= Amide reduction =

Organic reaction where amide is converted to Amine or Aldehyde

Amide reduction is a reaction in organic synthesis where an amide is reduced to either an amine or an aldehyde functional group.

==Catalytic hydrogenation==
Catalytic hydrogenation can be used to reduce amides to amines; however, the process often requires high hydrogenation pressures and reaction temperatures to be effective (i.e. often requiring pressures above 197 atm and temperatures exceeding 200 °C). Selective catalysts for the reaction include copper chromite, rhenium trioxide and rhenium(VII) oxide or bimetallic catalyst.

==Amines from other hydride sources==
Reducing agents able to effect this reaction include metal hydrides such as lithium aluminium hydride, or lithium borohydride in mixed solvents of tetrahydrofuran and methanol.

Iron catalysis by triiron dodecacarbonyl in combination with polymethylhydrosiloxane has been reported.

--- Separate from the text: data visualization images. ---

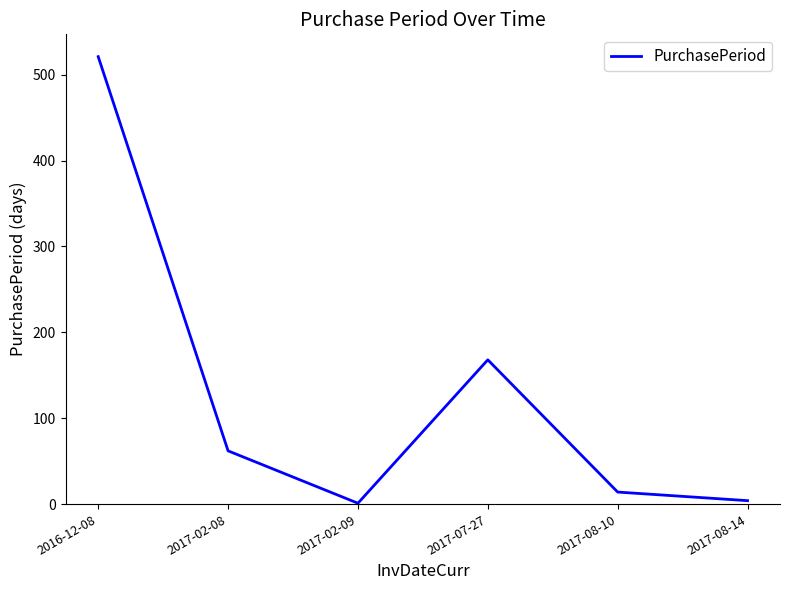

What is the change in value from 2016-12-08 to 2017-02-08?

-459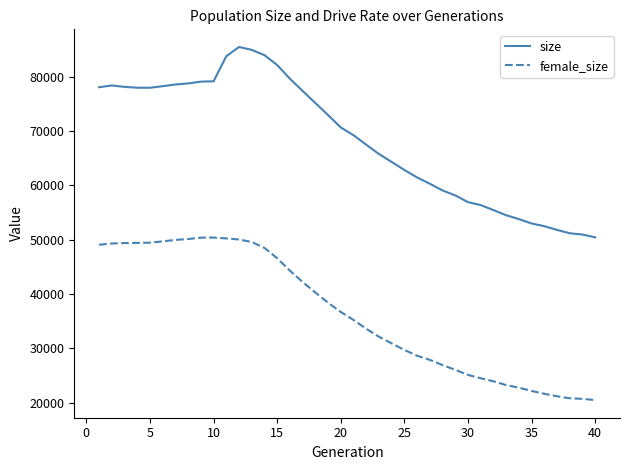

Which series has the largest range (max minus min)?

size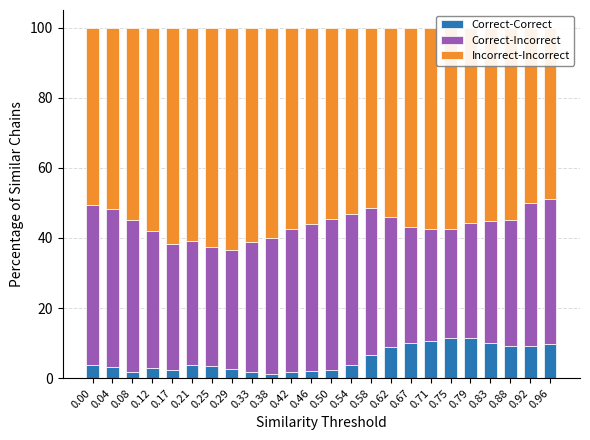

How many values in the Correct-Incorrect series are below 38?

12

Lawesson's reagent converts amides to thioamides, which can also be converted into amines.

==Noncatalytic routes to aldehydes==
Some amides can be reduced to aldehydes in the Sonn-Müller method, but most routes to aldehydes involve a well-chosen organometallic reductant.

Lithium aluminum hydride reduces an excess of N,N-disubstituted amides to an aldehyde:
R(CO)NRR' + LiAlH_{4} → RCHO + HNRR'
With further reduction the alcohol is obtained.

Schwartz's reagent reduces amides to aldehydes, and so does hydrosilylation with a suitable catalyst.